An even more promising therapy, says Marr, uses the lentiviral system to deliver an siRNA that knocks out the gene for β-secretase, an enzyme that helps drive the formation of the amyloid plaques. This therapy decreased plaque production and also slowed the cognitive decline experienced by these transgenic mice in a study published last year. "Inder thinks unconventionally," says Marr. Many people would have thought it "crazy to use HIV as a therapy tool," he says. "But it worked out very well. It's a landmark technological development."
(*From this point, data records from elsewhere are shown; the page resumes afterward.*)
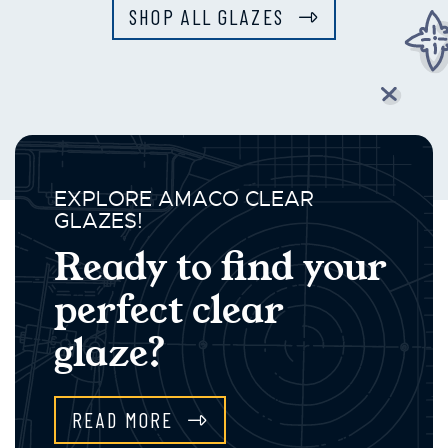
SHOP ALL GLAZES
EXPLORE AMACO CLEAR
GLAZES!
Ready to find your
perfect clear
glaze?
READ MORE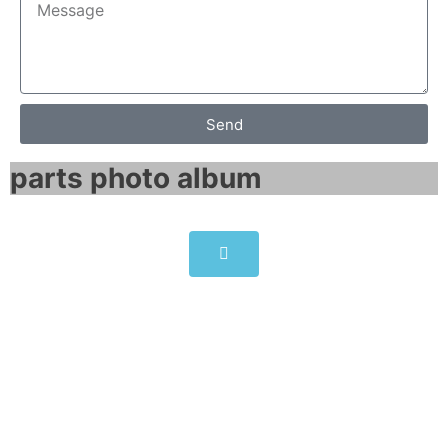
Send
parts photo album​
6SE7041-3EK85-1AA0
Click edit button to change this text. Lorem
ipsum dolor sit amet consectetur adipiscing
elit dolor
The inspiration for the neprilysin study came from a tidbit that Gage heard at a meeting in Japan about the enzyme degrading β amyloid in the brain. Verma's pursuit of the project is a testament to his ability to use his connectedness to do good science, says Gerald Fink of the Whitehead Institute in Cambridge, Mass. "Inder always has his ear to the ground," says Fink. "He seems to know what's going on not only in the published literature and in unpublished work, but almost in the imagined work in everyone's lab."
BRCA1 AND THE BRAIN
Verma continues to focus heavily on cancer. Several people in his lab are exploring the role that NF-ΚB plays in inflammation and malignancy, and he and his colleagues are also attempting to unravel the activities of BRCA1 and BRCA2. In one study published in 2000, Verma's team found that BRCA1 associates with the molecular machinery responsible for repressing transcription. More recently, Verma's lab has found that BRCA1 appears to be involved in controlling proper brain development. Mice lacking BRCA1 in their neuroprogenitor cells were born with a cerebral cortex one-third the size of their unaltered peers. What's more, their brains showed a total lack of organization - a trait that, interestingly, resembles the undifferentiated appearance of cancer. The animals, Verma hopes, will shed light on how the brain is formed and how BRCA1 regulates differentiation.
Although he's still engaged by experimentation, Verma no longer works at the bench. "I'm the most useless person in the lab," he says. "I open doors when someone has two hands full."